In light of recent posts, and various responses to them, I thought I’d highlight this article, The Philosopher and the Ayatollah, by Wesley Yang. Yang documents Michel Foucault’s dalliance with Islamist fanaticism and his enthusiasm for a “perfectly unified collective will.”
“Foucault never considers the rights of women in Islam until his very last disillusioned missive, in May 1979. When an Iranian woman living in exile in Paris wrote a letter… castigating Foucault for his uncritical support of [the Khomeini revolution], he airily dismissed her claims as anti-Muslim hate-mongering.”

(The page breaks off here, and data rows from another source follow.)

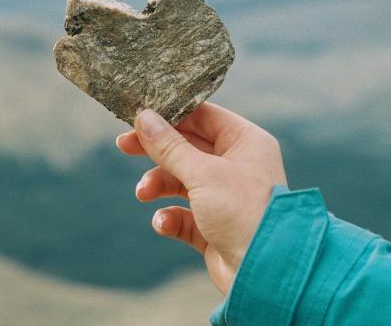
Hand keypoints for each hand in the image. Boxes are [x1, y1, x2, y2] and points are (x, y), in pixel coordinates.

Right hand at [116, 102, 285, 294]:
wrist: (266, 275)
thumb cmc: (243, 213)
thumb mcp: (203, 173)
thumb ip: (170, 146)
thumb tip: (143, 118)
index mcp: (245, 142)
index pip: (202, 117)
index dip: (170, 115)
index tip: (138, 117)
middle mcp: (236, 165)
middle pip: (187, 147)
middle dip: (156, 151)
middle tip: (124, 145)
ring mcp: (224, 196)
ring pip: (181, 180)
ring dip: (159, 185)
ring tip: (144, 193)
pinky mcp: (213, 225)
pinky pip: (183, 213)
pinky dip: (170, 217)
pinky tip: (164, 223)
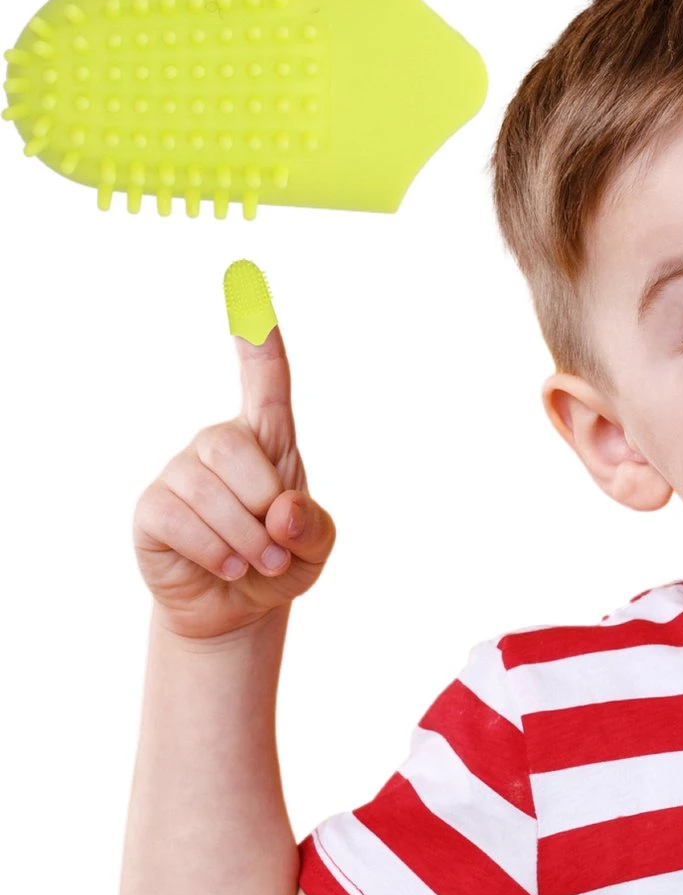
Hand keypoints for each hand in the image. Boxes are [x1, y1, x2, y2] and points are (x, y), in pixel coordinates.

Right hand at [133, 324, 335, 640]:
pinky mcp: (154, 508)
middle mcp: (220, 446)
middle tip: (278, 548)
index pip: (267, 381)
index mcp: (268, 442)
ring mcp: (181, 473)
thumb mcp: (315, 547)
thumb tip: (283, 510)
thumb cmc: (281, 562)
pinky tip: (227, 566)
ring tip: (257, 564)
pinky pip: (178, 516)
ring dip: (244, 538)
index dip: (260, 339)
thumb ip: (314, 525)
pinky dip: (214, 550)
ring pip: (206, 487)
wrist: (239, 608)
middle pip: (233, 445)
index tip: (249, 286)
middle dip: (265, 504)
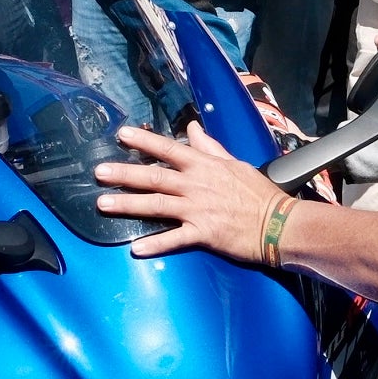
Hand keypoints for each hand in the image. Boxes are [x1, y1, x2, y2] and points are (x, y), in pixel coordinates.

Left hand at [94, 123, 285, 260]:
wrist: (279, 224)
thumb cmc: (258, 193)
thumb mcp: (234, 163)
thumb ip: (209, 147)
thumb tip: (192, 129)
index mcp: (204, 166)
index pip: (168, 149)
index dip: (143, 141)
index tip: (121, 135)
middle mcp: (196, 185)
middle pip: (154, 176)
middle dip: (124, 174)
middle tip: (99, 172)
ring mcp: (198, 210)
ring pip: (157, 204)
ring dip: (128, 205)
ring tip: (104, 204)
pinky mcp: (203, 234)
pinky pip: (174, 239)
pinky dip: (155, 244)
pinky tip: (135, 249)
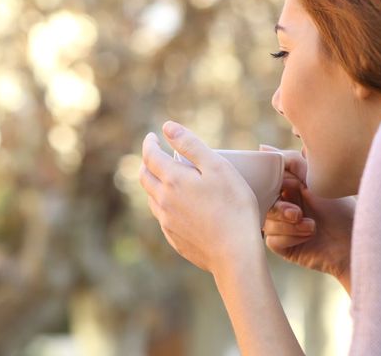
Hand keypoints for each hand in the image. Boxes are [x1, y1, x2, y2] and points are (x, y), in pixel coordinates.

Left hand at [139, 121, 264, 274]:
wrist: (235, 254)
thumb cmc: (233, 206)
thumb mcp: (217, 167)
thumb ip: (191, 144)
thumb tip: (167, 126)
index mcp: (172, 180)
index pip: (150, 155)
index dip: (150, 143)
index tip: (152, 136)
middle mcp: (163, 201)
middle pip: (145, 177)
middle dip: (147, 162)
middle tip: (155, 155)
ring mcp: (167, 223)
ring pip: (152, 198)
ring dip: (154, 184)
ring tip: (165, 179)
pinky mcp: (175, 240)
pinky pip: (163, 218)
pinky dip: (164, 205)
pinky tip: (177, 206)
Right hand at [259, 145, 354, 283]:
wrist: (353, 241)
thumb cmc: (340, 209)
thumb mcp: (314, 179)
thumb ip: (289, 161)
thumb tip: (262, 148)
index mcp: (288, 187)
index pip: (266, 181)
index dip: (269, 185)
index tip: (285, 189)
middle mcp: (282, 205)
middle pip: (262, 203)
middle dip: (280, 208)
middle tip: (297, 212)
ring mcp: (281, 226)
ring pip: (266, 222)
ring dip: (290, 224)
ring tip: (312, 225)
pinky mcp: (282, 245)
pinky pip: (272, 239)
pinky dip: (291, 237)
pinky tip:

The piece was published a couple of years ago, but it seems relevant and fairly symbolic of what’s been discussed here in the last couple of days. Not least because it conveys Foucault’s contrarian posturing, his bizarre lack of realism, and, above all, his stunted moral sense – attributes shared by many of his PoMo peers at the time and, currently, by much of the political left. As, for instance, when the Socialist Worker published a piece by Loretta Napoleoni, claiming jihadist terrorism is “the new anti-imperialist ideology” and fawning over Musab al-Zarqawi’s “kindness” and “determination.” For other examples of practised unrealism, see here, here, here and here.
Yang’s article is worth reading in full. I’m pretty sure one or two modern parallels can be drawn.